#### DATA FOR PROCESSING

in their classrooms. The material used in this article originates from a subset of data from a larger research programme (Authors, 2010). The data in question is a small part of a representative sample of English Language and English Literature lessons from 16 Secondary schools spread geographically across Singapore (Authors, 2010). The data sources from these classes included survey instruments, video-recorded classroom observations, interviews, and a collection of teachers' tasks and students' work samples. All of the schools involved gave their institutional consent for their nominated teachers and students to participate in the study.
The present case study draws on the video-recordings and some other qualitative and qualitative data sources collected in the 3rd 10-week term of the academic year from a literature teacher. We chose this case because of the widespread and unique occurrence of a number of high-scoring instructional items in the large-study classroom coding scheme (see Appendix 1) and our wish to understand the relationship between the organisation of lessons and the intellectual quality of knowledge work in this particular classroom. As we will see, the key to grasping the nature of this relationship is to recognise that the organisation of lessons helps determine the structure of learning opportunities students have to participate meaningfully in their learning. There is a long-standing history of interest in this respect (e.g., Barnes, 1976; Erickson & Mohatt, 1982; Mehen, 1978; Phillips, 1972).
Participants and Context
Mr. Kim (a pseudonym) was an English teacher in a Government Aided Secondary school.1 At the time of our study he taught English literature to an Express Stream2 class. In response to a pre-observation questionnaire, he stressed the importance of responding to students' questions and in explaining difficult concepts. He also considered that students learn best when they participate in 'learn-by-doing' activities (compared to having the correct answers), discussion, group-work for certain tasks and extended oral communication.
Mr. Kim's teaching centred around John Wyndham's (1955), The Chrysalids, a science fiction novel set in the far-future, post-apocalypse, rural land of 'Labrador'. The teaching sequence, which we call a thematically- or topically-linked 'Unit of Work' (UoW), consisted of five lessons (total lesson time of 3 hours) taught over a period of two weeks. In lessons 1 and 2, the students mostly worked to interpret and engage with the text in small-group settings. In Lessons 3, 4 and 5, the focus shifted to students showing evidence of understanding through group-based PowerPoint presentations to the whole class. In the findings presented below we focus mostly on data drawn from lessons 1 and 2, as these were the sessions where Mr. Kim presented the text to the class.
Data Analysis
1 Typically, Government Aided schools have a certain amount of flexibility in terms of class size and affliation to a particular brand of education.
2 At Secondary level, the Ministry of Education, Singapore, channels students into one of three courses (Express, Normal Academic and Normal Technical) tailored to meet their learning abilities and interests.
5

########

* **WHAT YOU WILL DO**:
Could you retype all of the entries, leaving every character unchanged?

* **ANSWER TO THIS TASK**:
in their classrooms. The material used in this article originates from a subset of data from a larger research programme (Authors, 2010). The data in question is a small part of a representative sample of English Language and English Literature lessons from 16 Secondary schools spread geographically across Singapore (Authors, 2010). The data sources from these classes included survey instruments, video-recorded classroom observations, interviews, and a collection of teachers' tasks and students' work samples. All of the schools involved gave their institutional consent for their nominated teachers and students to participate in the study.
The present case study draws on the video-recordings and some other qualitative and qualitative data sources collected in the 3rd 10-week term of the academic year from a literature teacher. We chose this case because of the widespread and unique occurrence of a number of high-scoring instructional items in the large-study classroom coding scheme (see Appendix 1) and our wish to understand the relationship between the organisation of lessons and the intellectual quality of knowledge work in this particular classroom. As we will see, the key to grasping the nature of this relationship is to recognise that the organisation of lessons helps determine the structure of learning opportunities students have to participate meaningfully in their learning. There is a long-standing history of interest in this respect (e.g., Barnes, 1976; Erickson & Mohatt, 1982; Mehen, 1978; Phillips, 1972).
Participants and Context
Mr. Kim (a pseudonym) was an English teacher in a Government Aided Secondary school.1 At the time of our study he taught English literature to an Express Stream2 class. In response to a pre-observation questionnaire, he stressed the importance of responding to students' questions and in explaining difficult concepts. He also considered that students learn best when they participate in 'learn-by-doing' activities (compared to having the correct answers), discussion, group-work for certain tasks and extended oral communication.
Mr. Kim's teaching centred around John Wyndham's (1955), The Chrysalids, a science fiction novel set in the far-future, post-apocalypse, rural land of 'Labrador'. The teaching sequence, which we call a thematically- or topically-linked 'Unit of Work' (UoW), consisted of five lessons (total lesson time of 3 hours) taught over a period of two weeks. In lessons 1 and 2, the students mostly worked to interpret and engage with the text in small-group settings. In Lessons 3, 4 and 5, the focus shifted to students showing evidence of understanding through group-based PowerPoint presentations to the whole class. In the findings presented below we focus mostly on data drawn from lessons 1 and 2, as these were the sessions where Mr. Kim presented the text to the class.
Data Analysis
1 Typically, Government Aided schools have a certain amount of flexibility in terms of class size and affliation to a particular brand of education.
2 At Secondary level, the Ministry of Education, Singapore, channels students into one of three courses (Express, Normal Academic and Normal Technical) tailored to meet their learning abilities and interests.
5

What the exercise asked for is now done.